Studenten des B.Eng. Elektrotechnik der FH Kiel schickten einen Wetterballon in die Stratosphäre – und bangten zunächst um die gewonnen Daten.
Der Wind fegte über die Landschaft, als die drei FH-Studenten am 6. September 2022 ihren Wetterballon zum Start auf einem Feld bei Husum an der rauen Nordsee klarmachen wollten. Zwei stemmten sich mit dem Rücken in den wild flatternden Ballon aus Naturkautschuk, während der dritte ihn mit 5.000 Litern reinem Helium bis auf den zu erreichenden Durchmesser von zwei Metern befüllte. „Nichts durfte schiefgehen. Wir hatten nur einen Ballon und nur dieses eine Zeitfenster“, so Maxim Held. Bei einem Abbruch hätten er und seine beiden Teamkollegen Max Senkbeil und Simon Busse sämtliche Genehmigungen neu beantragen müssen.
Mit viel Körpereinsatz gelang schließlich der Start, wie auf dem Video-Zusammenschnitt der der Aktion zu sehen ist. Das Gespann aus Ballon, Landefallschirm und Sonde gewann beeindruckend schnell an Höhe. Zwei Bordkameras machten luftige Aufnahmen der noch sommerlich-heufarbenen Felder. Wenig später bot sich ein spektakuläres Bild – ein leuchtendes Wolkenmeer eingefasst vom bläulichen Bogen der gekrümmten Atmosphäre, darüber das tiefe Schwarz des Weltalls. Was für eine Belohnung für die einjährige Vorbereitung. „Als er endlich flog, sind aus uns eine Menge Emotionen herausgebrochen“, erinnert sich Held.
Doch beinahe wäre die Gruppe gar nicht an das Bildmaterial gekommen. Zunächst verlief alles nach Plan: Der Jetstream trieb den Ballon ostwärts Richtung Kiel, und die maximale Flughöhe von etwa 36 bis 38 Kilometer wurde grob über Eckernförde erreicht. „In der Höhe dehnt sich der Ballon von zwei Meter auf zwölf Meter im Durchmesser aus“, erläutert Held die Auswirkung des verringerten Luftdrucks. Durch die große Dehnung platzte der Ballon, und die Sonde schwebte am Fallschirm zurück auf die Erde. Nach dreieinhalb Stunden Flugzeit landete das Gespann wie geplant in der Ostsee.

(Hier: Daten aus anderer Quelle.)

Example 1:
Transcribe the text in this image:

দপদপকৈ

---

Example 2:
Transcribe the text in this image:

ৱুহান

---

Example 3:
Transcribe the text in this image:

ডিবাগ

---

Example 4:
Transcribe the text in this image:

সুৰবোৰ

Das Problem: Die Landung erfolgte etwa 20 Kilometer weiter östlich als geplant – auf Höhe Schönberg. Der Wind hatte nicht nachgelassen, und Teammitglied Busse versuchte, mit einem Segelboot und zwei Helfern durch die aufgepeitschte Ostsee mittels GPS-Signals zur Sonde zu gelangen. „Nach acht Stunden Wellengang und zunehmend auftretender Übelkeit musste die Bergung aus Sicherheitsgründen abgebrochen werden“, so Held. Die Sonde trieb auf offener See Richtung Nordwesten. Glücklicherweise kalkulierte die Gruppe genau das als Plan B ein, der Standort konnte per Live GPS getrackt werden. Dennoch blieb unklar, inwiefern die Kameras, Luftdrucksensoren, Thermometer und Speicherkarten an Bord die lange Zeit im Wasser überstehen.

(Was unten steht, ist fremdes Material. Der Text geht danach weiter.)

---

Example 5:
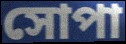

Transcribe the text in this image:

সোপাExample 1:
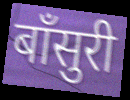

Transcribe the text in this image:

बाँसुरी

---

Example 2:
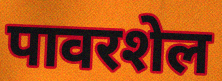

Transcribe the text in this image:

पावरशेल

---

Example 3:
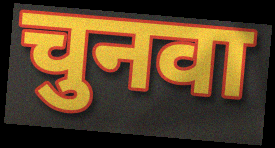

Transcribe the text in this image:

चुनवा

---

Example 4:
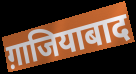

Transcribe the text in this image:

ग़ाजियाबाद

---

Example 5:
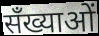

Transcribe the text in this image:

सँख्याओं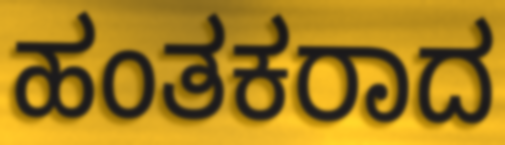
ಹಂತಕರಾದ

Über die GPS-Daten konnte das Trio den Ort prognostizieren, an dem die Sonde wieder auf Land trifft, wie Held erleichtert verrät: „Am nächsten Tag fuhr ich los und traf zeitgleich mit der Sonde am Strand bei Gelting ein.“ Die Speicherkarten waren durch die 24 Stunden im Salzwasser tatsächlich korrodiert und zunächst nicht auslesbar. Arne Neumann, technischer Angestellter am Institut für Physik und Allgemeine Elektrotechnik der FH Kiel, konnte die SD-Karten jedoch durch Abschleifen und Neukontaktierung der Platine retten. „Richtig gut“, kommentiert Held. „Für mich und mein Team war das Projekt etwas Einzigartiges und Fantastisches“, so sein begeistertes Fazit.
Das Vorhaben war eine Projektarbeit im Rahmen des Bachelorstudienganges Elektrotechnik, betreut und initiiert durch Prof. Dr. Andreas Luczak. „Ziel des Unterfangens war es, Projektmanagement zu erlernen. Es kann bei sowas eine Menge schiefgehen, worauf immer reagiert werden muss. Das hat die Gruppe getan, und das ergibt einen tollen Lerneffekt“, sagt Luczak.